The analysis device 46 stores the determination result data of the CPU 48 and the examination date and time data in the data storage storage device 60, and turns on the state monitoring lamp 70. The state monitoring lamp 70 distinguishes and notifies blue emission indicating a non-defective bin and red emission indicating a defective bin.

If the bin 10 is determined to be a defective bin by the CPU 48, the analysis device 46 transmits a discharge device 72 discharge signal to transport the bin 10 to a container failure line (not shown).

Further, the analysis device 46 outputs the vibration sound data of the bin 10 written in the RAM 50, the determination result data or the frequency analysis data of the bin 10 to the external storage device 74 through the measurement value output unit 64.

The present invention can be applied to an inspection apparatus for detecting a cracked portion of a container filled with a liquid.

Claims

A cylindrical electromagnet for emitting an electromagnetic wave to a liquid container sealed with a metal plug; and a microphone rophone disposed on a central axis of the electromagnet for capturing vibration noise of the plug generated by the radiation of the electromagnetic wave. An inspection apparatus comprising
A space for passing sound is provided between the side surface of the microphone and the inner surface of the electromagnet, and the positions of the end surfaces of the electromagnet and the microphone facing the stopper of the container are arranged to coincide with each other. Inspection device.
The inspection apparatus according to claim 1, wherein the excitation power supply for supplying excitation power to the electromagnet, the container detection sensor for detecting the container located below the electromagnet, and the quality for determining the quality of the container to be inspected. The storage device storing the determination data and the excitation power supply to supply power to the electromagnet according to the detection signal from the container detection sensor, the vibration of the material of the container excited by the vibration of the plug by the electromagnetic wave An analyzer for receiving sound through the microphone;
The analysis device is based on frequency characteristics and power intensity of vibration sound of a container material appearing after disappearance of a standing wave formed in an inner space of the container after lapse of a damping time of vibration of a plug from electromagnetic impact of the electromagnet.

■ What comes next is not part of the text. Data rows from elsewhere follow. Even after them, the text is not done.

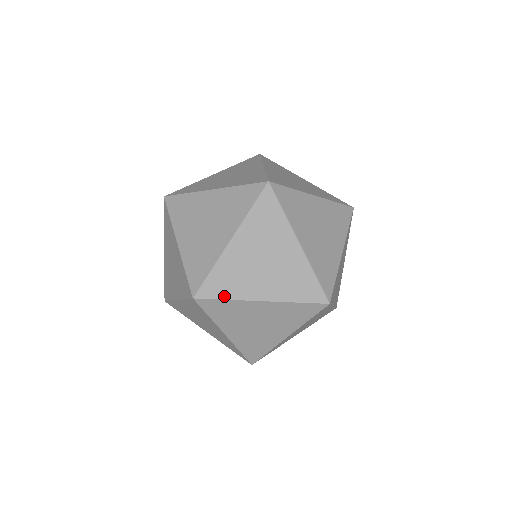
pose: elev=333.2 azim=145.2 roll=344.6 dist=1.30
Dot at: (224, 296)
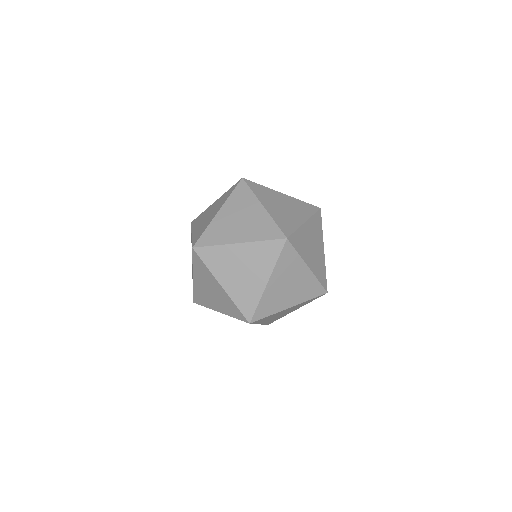
Dot at: (213, 244)
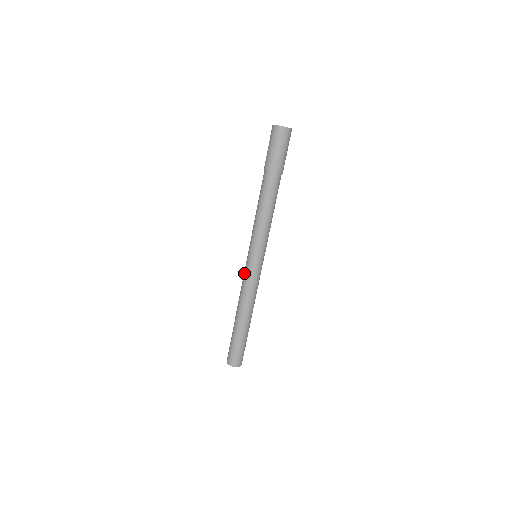
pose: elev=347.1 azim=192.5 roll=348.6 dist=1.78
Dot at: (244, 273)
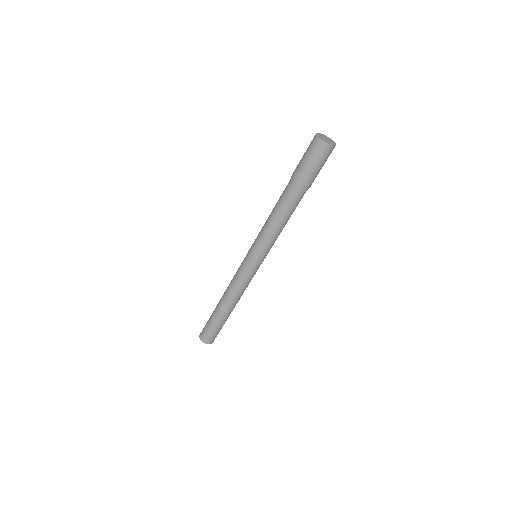
Dot at: (246, 275)
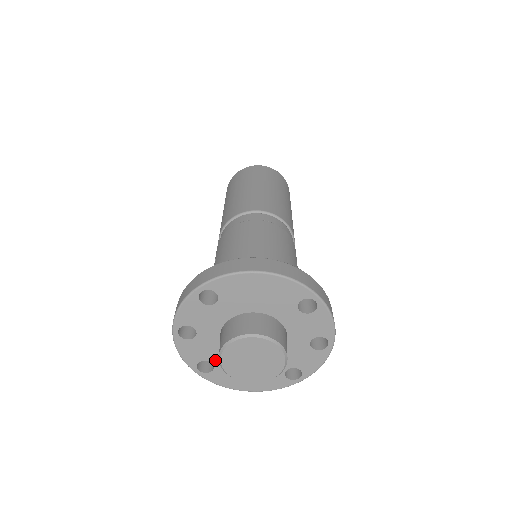
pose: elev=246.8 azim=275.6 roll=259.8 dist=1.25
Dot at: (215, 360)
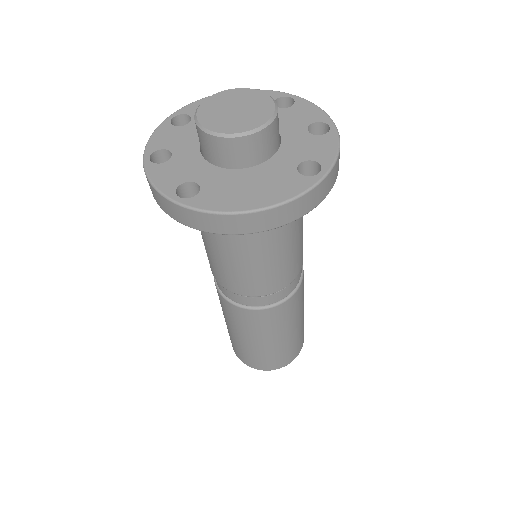
Dot at: (199, 178)
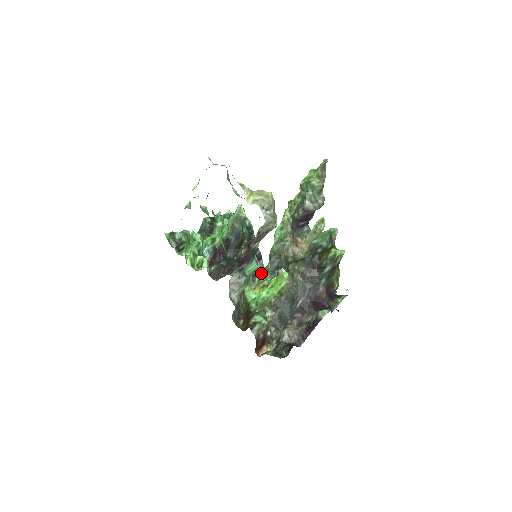
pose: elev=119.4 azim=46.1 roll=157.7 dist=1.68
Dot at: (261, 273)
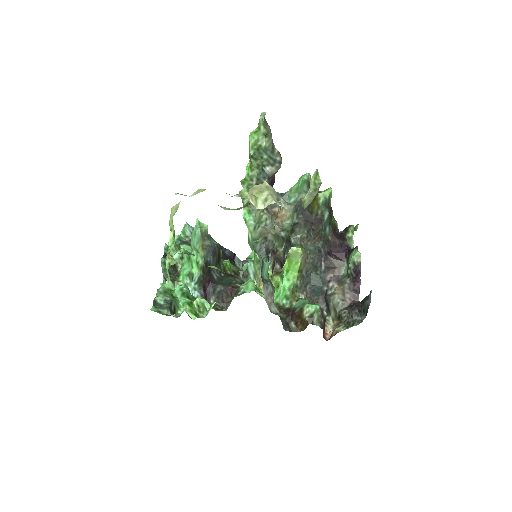
Dot at: (253, 268)
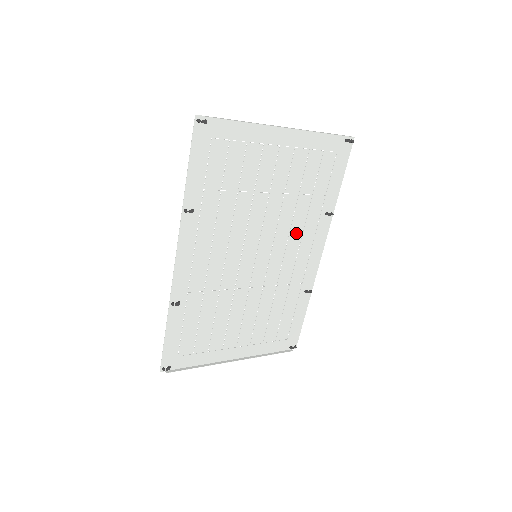
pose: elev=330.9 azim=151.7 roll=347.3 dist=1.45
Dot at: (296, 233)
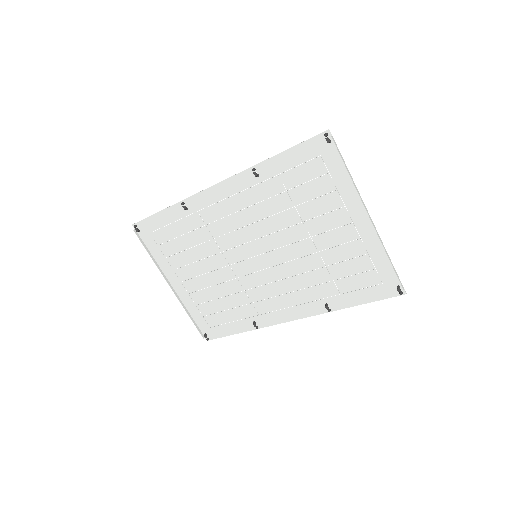
Dot at: (294, 284)
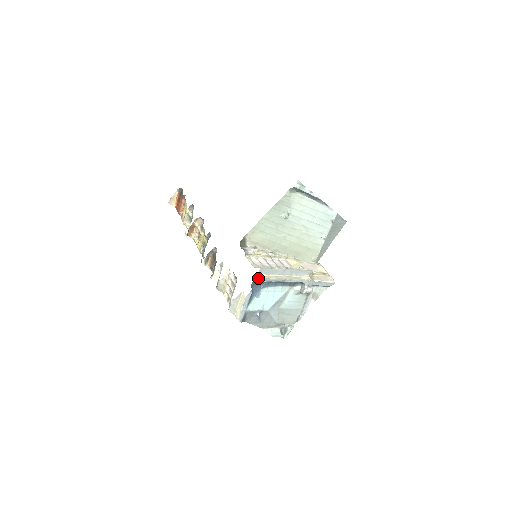
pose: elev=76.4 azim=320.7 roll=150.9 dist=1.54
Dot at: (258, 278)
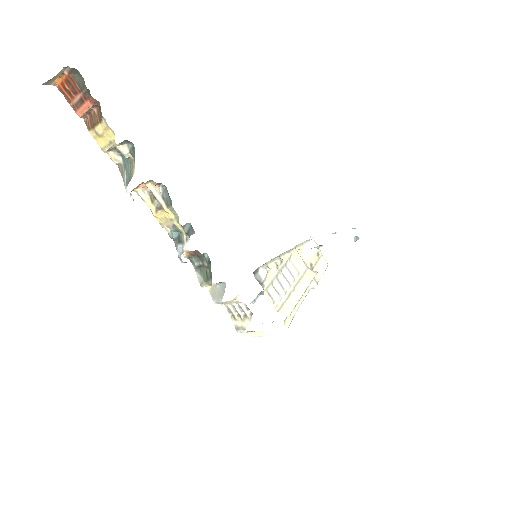
Dot at: occluded
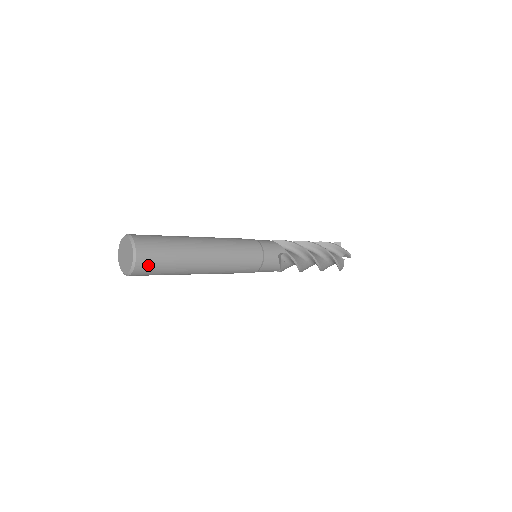
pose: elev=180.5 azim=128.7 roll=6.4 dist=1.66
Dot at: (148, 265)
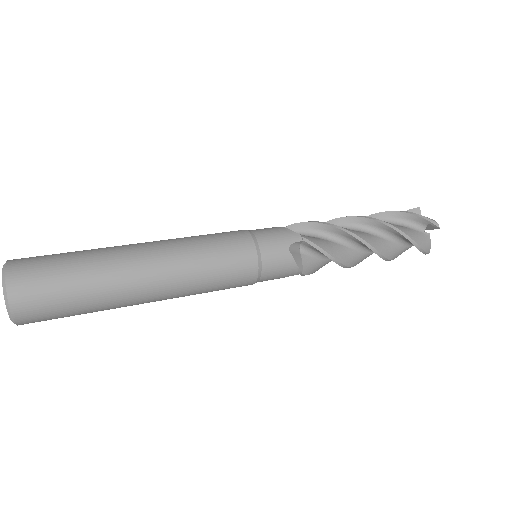
Dot at: (35, 303)
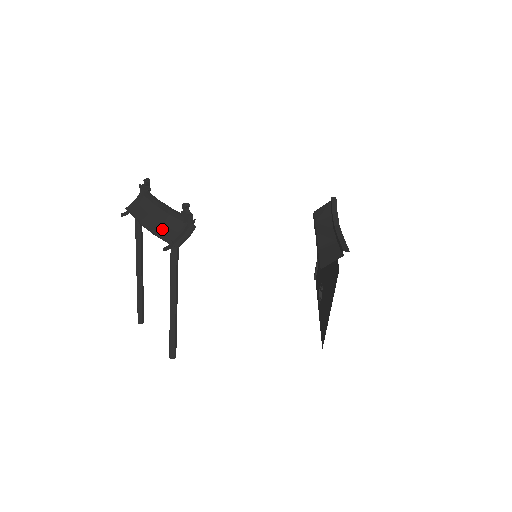
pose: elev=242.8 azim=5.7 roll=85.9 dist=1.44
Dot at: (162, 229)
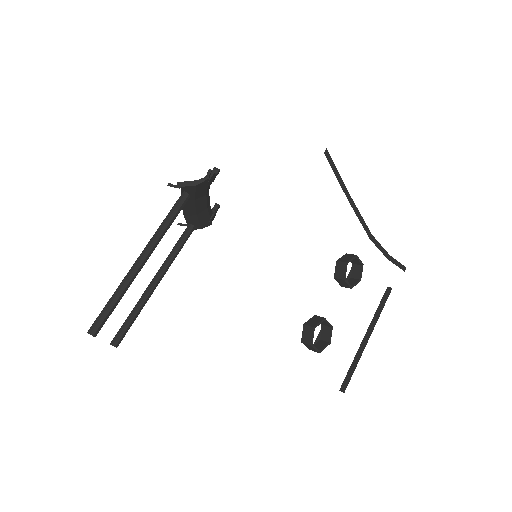
Dot at: occluded
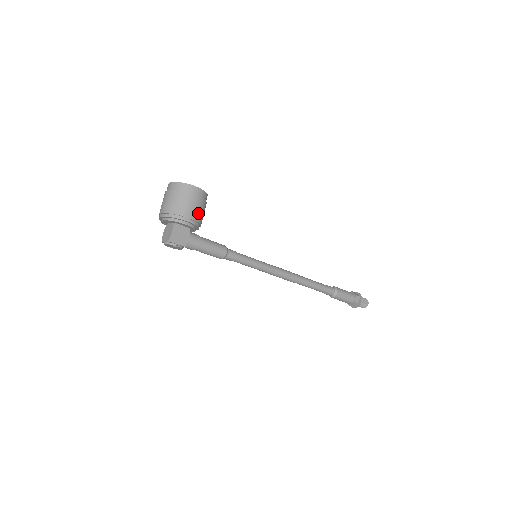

By calculating the power intensity area value of the vibration noise of the container material in a plurality of frequency regions, and comparing the power intensity area value with the quality determination data stored in the storage device. An inspection apparatus characterized by determining.
The storage device stores power intensity area values of a plurality of types of defective container as the quality determination data, and the analysis device compares the power intensity area of the container with the power intensity area value of the defective container. 3. The inspection apparatus according to claim 2, wherein the defective portion of the container is determined when the two coincide with each other.
The inspection apparatus according to claim 2 or 3, wherein the analysis device Fourier-transforms a calculation result obtained by multiplying a sounding signal of vibration sound of the container by a Hanning window function.